- _Tekst dokumentu_:
------------------------------------------------
Polki ładniejsze niż Holenderki, jest dowód!
Brutalny news dla holenderskich pań.
Niderlandzka strona zajmująca się turystyką zoover.nl przeprowadziła międzynarodową ankietę wśród facetów, których zapytano: z którego europejskiego kraju pochodzą najpiękniejsze kobiety?
Wygrały Włoszki (jedna piąta głosów), ale na podium znalazło się miejsce i dla Polek.
Pochodzące znad Wisły panie znalazły się na trzecim miejscu listy – wyżej niż Holenderki.
------------------------------------------------
- _Zadanie 1_: Przepisz dokładnie wiersze danych o punktach kluczowych, zaczynając od początku tych danych, a kończąc na wierszu zawierającym „left wrist: (864, 315, -13)”, łącznie z nim. Obrazy pomiń w odpowiedzi.

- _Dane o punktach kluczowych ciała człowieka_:
------------------------------------------------
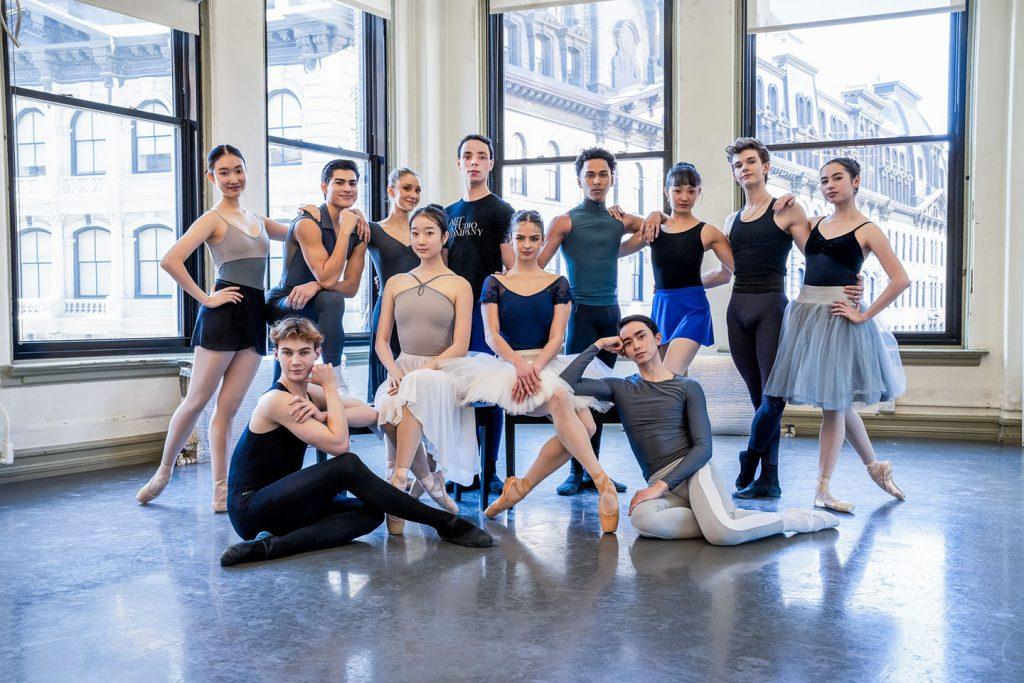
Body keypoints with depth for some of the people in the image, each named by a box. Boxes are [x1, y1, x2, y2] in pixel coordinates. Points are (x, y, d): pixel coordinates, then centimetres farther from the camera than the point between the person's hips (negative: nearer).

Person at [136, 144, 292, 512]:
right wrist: (205, 298, -12)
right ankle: (163, 473, 20)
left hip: (255, 316, 6)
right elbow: (170, 261, -16)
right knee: (196, 400, 2)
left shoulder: (256, 219, 17)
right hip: (224, 315, -6)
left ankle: (222, 492, 6)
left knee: (228, 407, 5)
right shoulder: (213, 219, -3)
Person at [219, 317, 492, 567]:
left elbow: (369, 414, -2)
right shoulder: (277, 400, -17)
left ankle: (272, 545, -25)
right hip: (250, 507, -8)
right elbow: (338, 443, -24)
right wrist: (331, 387, -14)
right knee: (347, 466, -26)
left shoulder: (309, 391, 9)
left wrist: (322, 415, -20)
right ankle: (446, 523, -21)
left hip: (280, 503, 8)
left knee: (370, 513, -14)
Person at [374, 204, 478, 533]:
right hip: (403, 368, 3)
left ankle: (399, 481, -35)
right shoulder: (396, 283, 17)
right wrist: (394, 370, -8)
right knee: (388, 407, -34)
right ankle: (430, 482, -15)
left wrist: (424, 369, -17)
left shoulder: (459, 286, 6)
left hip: (441, 372, -3)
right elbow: (381, 339, 13)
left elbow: (460, 346, -2)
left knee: (417, 388, -40)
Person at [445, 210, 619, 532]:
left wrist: (535, 367, -18)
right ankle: (601, 481, -35)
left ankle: (521, 487, -13)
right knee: (559, 400, -35)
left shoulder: (557, 284, 13)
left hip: (548, 364, 2)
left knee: (586, 424, -25)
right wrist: (519, 364, -19)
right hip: (508, 364, -2)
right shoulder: (495, 283, 12)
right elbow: (492, 335, 1)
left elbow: (556, 338, 2)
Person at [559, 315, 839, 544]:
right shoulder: (620, 389, 15)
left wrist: (662, 485, -14)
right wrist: (597, 346, 9)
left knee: (721, 534, -34)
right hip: (659, 484, 2)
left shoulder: (687, 388, 8)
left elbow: (703, 447, -2)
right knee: (642, 518, -38)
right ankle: (729, 519, -22)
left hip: (692, 470, -2)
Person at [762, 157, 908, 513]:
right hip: (805, 314, 6)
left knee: (834, 402, -1)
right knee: (837, 401, 15)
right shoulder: (815, 224, 12)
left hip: (837, 318, -6)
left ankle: (822, 490, 5)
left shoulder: (867, 230, -3)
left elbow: (900, 279, -10)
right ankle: (875, 465, 33)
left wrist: (864, 315, -13)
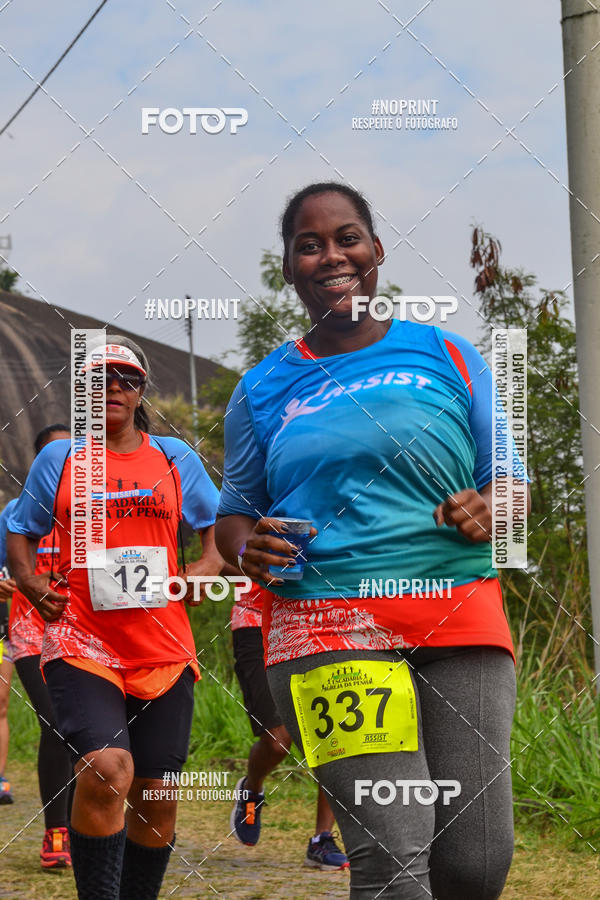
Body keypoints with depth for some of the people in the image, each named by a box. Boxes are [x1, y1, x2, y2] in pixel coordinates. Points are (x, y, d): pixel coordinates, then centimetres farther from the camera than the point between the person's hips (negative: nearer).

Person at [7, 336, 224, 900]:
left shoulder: (175, 458, 12)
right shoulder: (58, 459, 8)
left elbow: (218, 525, 21)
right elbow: (21, 531, 16)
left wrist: (208, 565, 2)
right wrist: (31, 585, -3)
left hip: (163, 650, 3)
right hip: (81, 643, -3)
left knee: (155, 795, 6)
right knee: (107, 771, -25)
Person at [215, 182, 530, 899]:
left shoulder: (447, 357, 13)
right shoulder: (262, 390, 15)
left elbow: (509, 483, 17)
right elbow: (234, 514, 21)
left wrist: (488, 511, -7)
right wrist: (248, 549, -3)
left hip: (462, 616, 1)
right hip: (328, 624, -1)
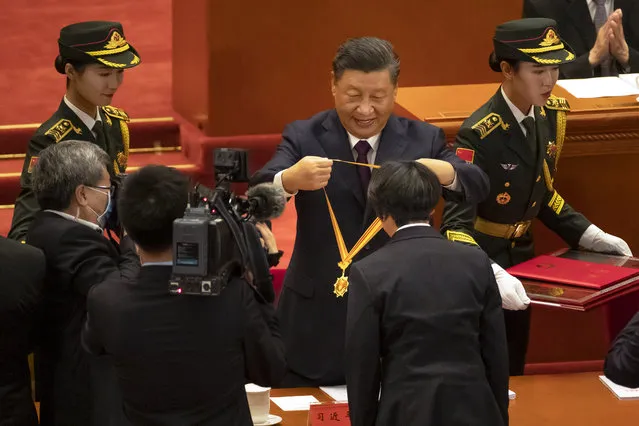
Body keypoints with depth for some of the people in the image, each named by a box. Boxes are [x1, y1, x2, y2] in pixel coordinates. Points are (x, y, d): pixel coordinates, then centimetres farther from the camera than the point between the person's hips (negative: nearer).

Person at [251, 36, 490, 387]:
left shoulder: (423, 140, 2)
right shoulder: (303, 138, -3)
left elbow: (477, 187, -7)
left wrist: (447, 173, -31)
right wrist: (289, 180, -41)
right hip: (317, 326, -1)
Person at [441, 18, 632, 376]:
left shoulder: (550, 116, -3)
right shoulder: (479, 134, -25)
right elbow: (457, 222, -30)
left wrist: (588, 235, 4)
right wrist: (492, 275, -45)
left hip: (521, 257, 7)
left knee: (513, 373, 16)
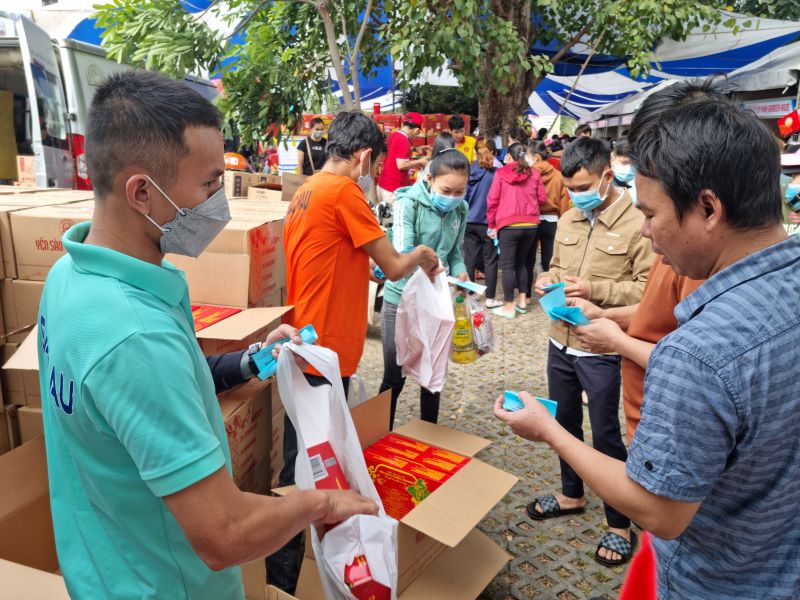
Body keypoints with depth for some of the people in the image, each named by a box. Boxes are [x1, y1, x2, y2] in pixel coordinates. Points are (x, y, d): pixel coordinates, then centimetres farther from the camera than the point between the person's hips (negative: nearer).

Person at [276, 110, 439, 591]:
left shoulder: (306, 192, 13)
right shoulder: (344, 192, -15)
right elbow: (394, 267, -12)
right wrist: (421, 253, 8)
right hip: (325, 354, -10)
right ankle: (283, 579, 17)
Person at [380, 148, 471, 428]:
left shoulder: (459, 210, 0)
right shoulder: (409, 203, -16)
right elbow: (402, 254, -25)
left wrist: (460, 272, -10)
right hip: (402, 299, -5)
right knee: (394, 376, 6)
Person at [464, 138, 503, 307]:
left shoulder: (470, 170, 3)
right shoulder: (496, 171, -6)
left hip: (470, 221, 3)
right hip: (488, 222, -3)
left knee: (469, 259, 9)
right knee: (490, 260, 5)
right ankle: (490, 299, 8)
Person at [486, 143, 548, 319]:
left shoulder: (501, 173, -2)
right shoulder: (534, 174, 5)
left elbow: (492, 200, -3)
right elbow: (543, 199, 8)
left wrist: (491, 225, 5)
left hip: (508, 225, -4)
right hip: (530, 224, 4)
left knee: (507, 265, 2)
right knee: (521, 262, 19)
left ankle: (509, 306, 2)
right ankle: (522, 300, 21)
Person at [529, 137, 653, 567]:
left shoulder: (638, 224, -15)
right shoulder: (568, 220, 7)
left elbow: (649, 289, -17)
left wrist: (595, 289, -25)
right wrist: (547, 281, -2)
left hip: (602, 351, -7)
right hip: (560, 342, 7)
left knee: (605, 434, 4)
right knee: (565, 423, 20)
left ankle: (619, 525, 23)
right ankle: (571, 495, 42)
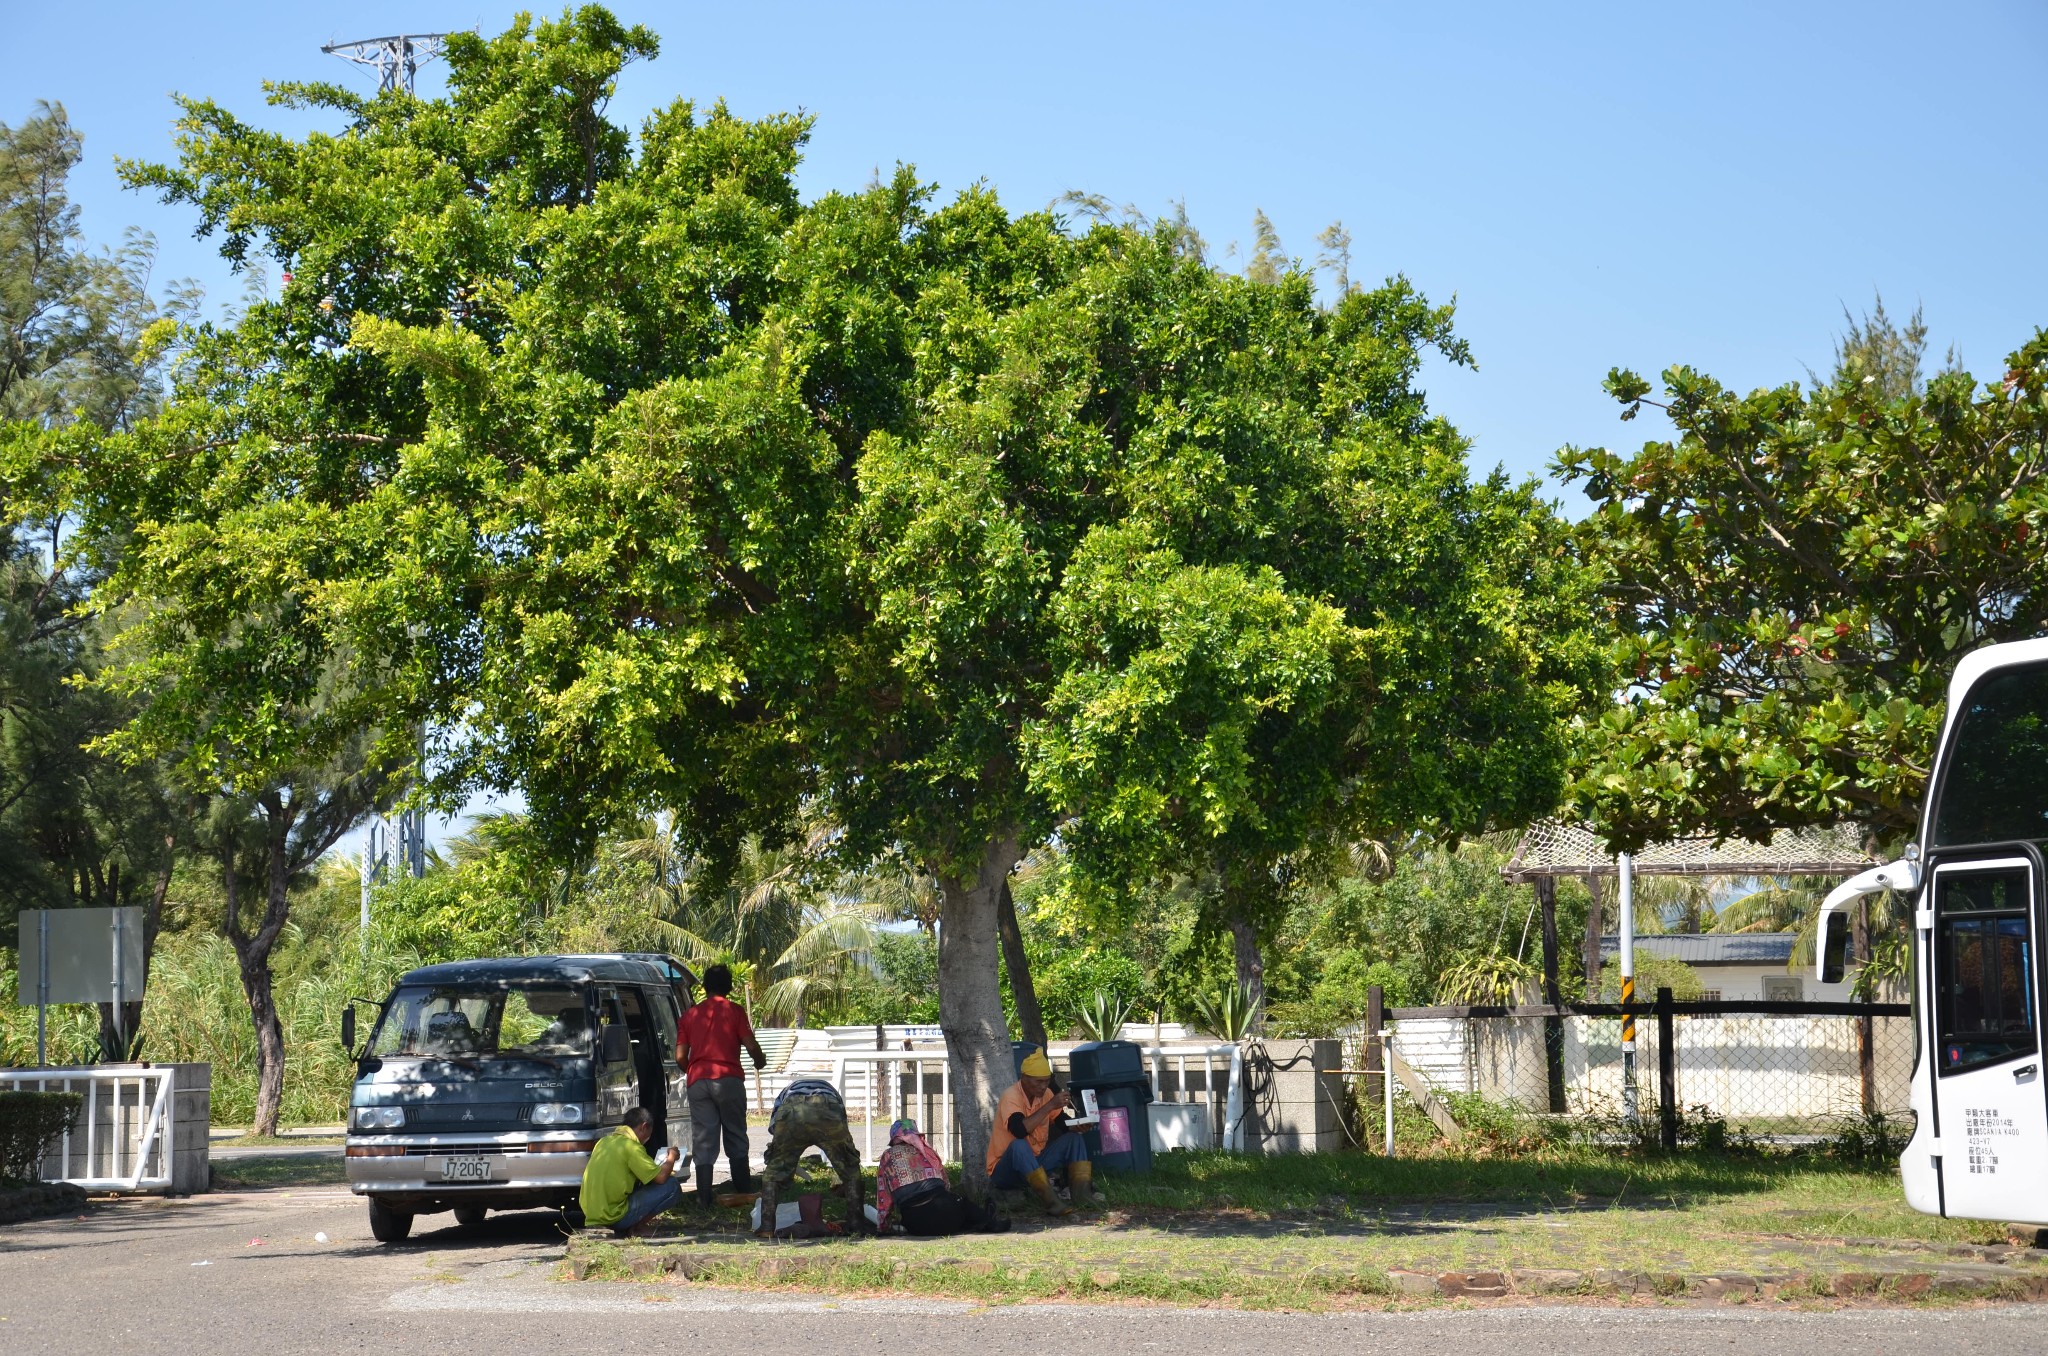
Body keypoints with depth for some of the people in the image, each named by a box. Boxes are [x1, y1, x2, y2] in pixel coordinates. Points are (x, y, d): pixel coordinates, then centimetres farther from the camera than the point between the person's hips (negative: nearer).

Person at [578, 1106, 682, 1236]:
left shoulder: (605, 1141, 12)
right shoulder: (631, 1146, -13)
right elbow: (660, 1178, -14)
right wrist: (671, 1157, 5)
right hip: (613, 1216, -8)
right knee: (672, 1187, -5)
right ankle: (631, 1228, -4)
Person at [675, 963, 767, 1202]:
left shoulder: (691, 1014, 10)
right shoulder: (734, 1011, 3)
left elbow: (680, 1056, 6)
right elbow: (751, 1046, -4)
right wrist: (760, 1062, 18)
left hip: (698, 1081, 2)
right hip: (728, 1079, -2)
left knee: (703, 1141, 2)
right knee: (736, 1138, 9)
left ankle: (704, 1198, -2)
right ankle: (744, 1192, 12)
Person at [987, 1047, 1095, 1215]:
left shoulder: (1046, 1094, 1)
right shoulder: (1011, 1097, -21)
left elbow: (1063, 1124, 10)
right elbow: (1020, 1131, -38)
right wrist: (1050, 1105, -33)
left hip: (1035, 1164, 7)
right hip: (1005, 1170, -7)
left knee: (1074, 1138, -6)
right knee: (1019, 1146, -38)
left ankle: (1081, 1193, -23)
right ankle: (1050, 1200, -43)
------------------------------------------------
- _Zadanie 2_:
Odpowiedz na pytania do tekstu o ankiecie:
(a) Jaka strona przeprowadziła ankietę?
(b) Kobiety z którego kraju wygrały i jaką część głosów zdobyły?
(c) Na którym miejscu listy znalazły się Polki?

- _Odpowiedź 1_:
Body keypoints with depth for some of the people in the image, each named by a box. Boxes are [x1, y1, x2, y2] in pixel coordinates. Points are (x, y, d): pixel coordinates, then centimetres farther from the camera than the point between the person's hips (negative: nearer).

Person at [136, 144, 292, 512]:
right wrist: (205, 298, -12)
right ankle: (163, 473, 20)
left hip: (255, 316, 6)
right elbow: (170, 261, -16)
right knee: (196, 400, 2)
left shoulder: (256, 219, 17)
right hip: (224, 315, -6)
left ankle: (222, 492, 6)
left knee: (228, 407, 5)
right shoulder: (213, 219, -3)
Person at [219, 317, 492, 567]:
left elbow: (369, 414, -2)
right shoulder: (277, 400, -17)
left ankle: (272, 545, -25)
right hip: (250, 507, -8)
right elbow: (338, 443, -24)
right wrist: (331, 387, -14)
right knee: (347, 466, -26)
left shoulder: (309, 391, 9)
left wrist: (322, 415, -20)
right ankle: (446, 523, -21)
left hip: (280, 503, 8)
left knee: (370, 513, -14)
Person at [374, 204, 478, 533]:
right hip: (403, 368, 3)
left ankle: (399, 481, -35)
right shoulder: (396, 283, 17)
right wrist: (394, 370, -8)
right knee: (388, 407, -34)
right ankle: (430, 482, -15)
left wrist: (424, 369, -17)
left shoulder: (459, 286, 6)
left hip: (441, 372, -3)
right elbow: (381, 339, 13)
left elbow: (460, 346, -2)
left knee: (417, 388, -40)
Person at [445, 210, 619, 532]:
left wrist: (535, 367, -18)
right ankle: (601, 481, -35)
left ankle: (521, 487, -13)
right knee: (559, 400, -35)
left shoulder: (557, 284, 13)
left hip: (548, 364, 2)
left knee: (586, 424, -25)
right wrist: (519, 364, -19)
right hip: (508, 364, -2)
right shoulder: (495, 283, 12)
right elbow: (492, 335, 1)
left elbow: (556, 338, 2)
Person at [559, 315, 839, 544]:
right shoulder: (620, 389, 15)
left wrist: (662, 485, -14)
right wrist: (597, 346, 9)
left knee: (721, 534, -34)
right hip: (659, 484, 2)
left shoulder: (687, 388, 8)
left elbow: (703, 447, -2)
right knee: (642, 518, -38)
right ankle: (729, 519, -22)
left hip: (692, 470, -2)
Person at [762, 157, 908, 513]:
right hip: (805, 314, 6)
left knee: (834, 402, -1)
right knee: (837, 401, 15)
right shoulder: (815, 224, 12)
left hip: (837, 318, -6)
left ankle: (822, 490, 5)
left shoulder: (867, 230, -3)
left elbow: (900, 279, -10)
right ankle: (875, 465, 33)
left wrist: (864, 315, -13)

- _Odpowiedź 2_:
(a) Niderlandzka strona turystyczna zoover.nl.
(b) Włoszki; zdobyły jedną piątą głosów.
(c) Na trzecim miejscu.